I’d like to replace my “small laptop”, the one I use when doing a bit of development work on a train or in a coffee shop, and I’m having trouble finding something suitable. Can anyone suggest something I might have missed?
Things I care about are
- No bigger in any dimension than an A4 pad. (At the moment I’m using a Dell D420, which is almost exactly A4.) This currently seems to mean an 11″ or possibly 10″ screen size.
- Good keyboard.
- Touchscreen with a decent screen resolution, i.e. not 1366×768. The Dell is 1280×800 and, six years of progress later, I’m not prepared to trade even further down in all-important vertical pixel count.
- Should ship with Windows 8 but be able to dual-boot with a Linux install, run virtual machines, etc. So it must be a classic Intel PC rather than ARM.
- Quiet fan, no whining.
- Comfortable ergonomics, plain appearance (ideally not silver).
- To cost under £1000.
Also it should actually be possible to use it on a lap, like a conventional laptop. If it wasn’t for that, the MS Surface Pro with Type Cover (surprisingly good keyboard) would be an ideal answer.
Processor speed, storage etc are not criteria: any current laptop will do fine there. Battery life matters, but again most contenders are probably OK by my standards.
But there don’t seem to be all that many contenders. I’ve looked at a few things, including
- Lenovo Yoga 11s — looks great all round, except it has a 1366×768 screen. Maddeningly Lenovo announced a higher-resolution version and PC World even listed it for sale, but it turned out not to actually exist. Otherwise I would have bought it already.
- 11″ MacBook Air — also 1366×768, and I don’t like the keyboard or feel, and it’s a bit… um… conspicuous. And no touchscreen. No, the Air is a very good machine and I do have access to a company one already but, for me and for this purpose, if it was the only option I’d stick with my current Dell instead.
- Acer Aspire S7-191 — this 11″ model was far too showy and had a crap keyboard, but what a wonderful screen. Acer improved the keyboard on the 13″ when they updated it this year, but instead of updating the 11″ version as well, they scrapped it.
- Sony Vaio Pro 11 — cramped keyboard and rather expensive. It feels as if Sony were working a bit too hard on reducing size and weight. I’m suspicious about Sony, they tend to take things a bit far. I’ve had two expensive Vaios and, although both were lovely in some way, I wouldn’t buy another unless I was really sure about it.
Any ideas for laptops, or convertible tablet thingies, I might be missing?
Well, I’m pretty sure the computer I’m describing doesn’t exist.
The sticking point at the moment is the screen resolution: for some reason even though cheap tablets (and phones!) routinely have better screens, 1366×768 still seems to be standard for small laptops even costing significantly more.

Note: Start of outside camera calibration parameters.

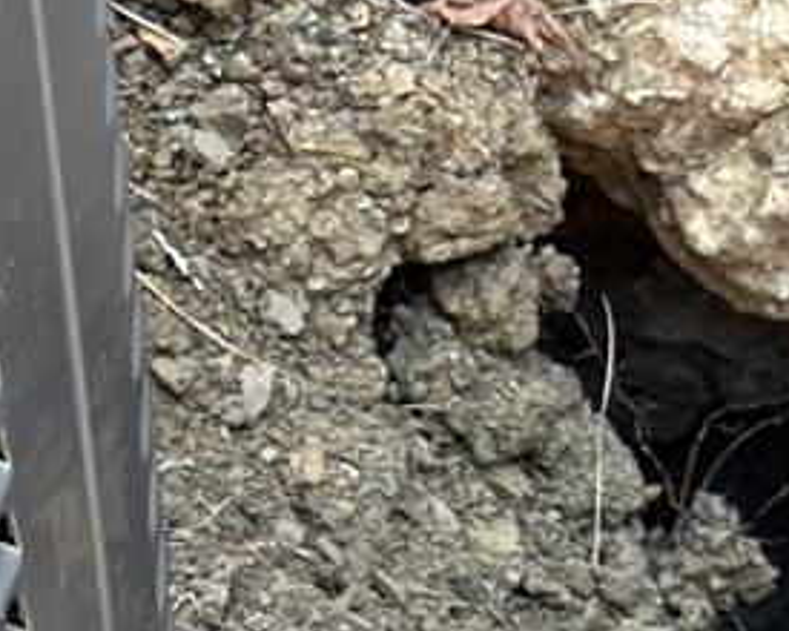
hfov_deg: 6.6
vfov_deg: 5.3
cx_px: 1093
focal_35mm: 291
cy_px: 703
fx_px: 6795
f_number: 1.78
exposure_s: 1/121
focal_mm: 6.76
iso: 125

The best suggestion I had (from Yves via Twitter) was for the Dell XPS 12 convertible. I hadn’t even considered another Dell and I’ve never much liked the look of the XPS with its flimsy-seeming flippy screen and nasty keytop font, but when I tried one I found it was much better than I’d thought — the keyboard feels really good and the screen has a proper resolution. But it’s just that bit too big, an inch wider than my old laptop, so it won’t fit in a couple of bags that I use, and that annoys me. Add the dodgy font and that’s enough to put me off it.
Toshiba make a surprisingly interesting sliding convertible, the Satellite U920t. This is a bit like Sony’s Vaio Duo sliders, a bit less slick to convert, but with a tough-looking adjustable hinge. Again it’s a bit too big and it only has a 1366×768 screen, but it has a satisfyingly solid feel and a better keyboard than I’d expected (Toshiba have previously made the worst laptop keyboard I’ve ever used).
Most of the tablet convertibles out there, those with a tablet that slots into a keyboard dock, have the disadvantage of falling over backwards when you poke the screen. So I didn’t go for one of those.
I compromised on the screen resolution, and bought the Lenovo Yoga 11s.
Apart from the screen, so far it’s fantastic. Beautifully assembled and with a nice keyboard and soft palmrests. Ooh, the palmrests.
The 1366×768 screen is a pity, especially in Windows 8 which doesn’t use subpixel antialiasing in many places (presumably because it has to handle screen rotation). If Lenovo do get around to making a version with a better screen, I will sell this one and buy it. In the meantime, I hope it will do me nicely enough.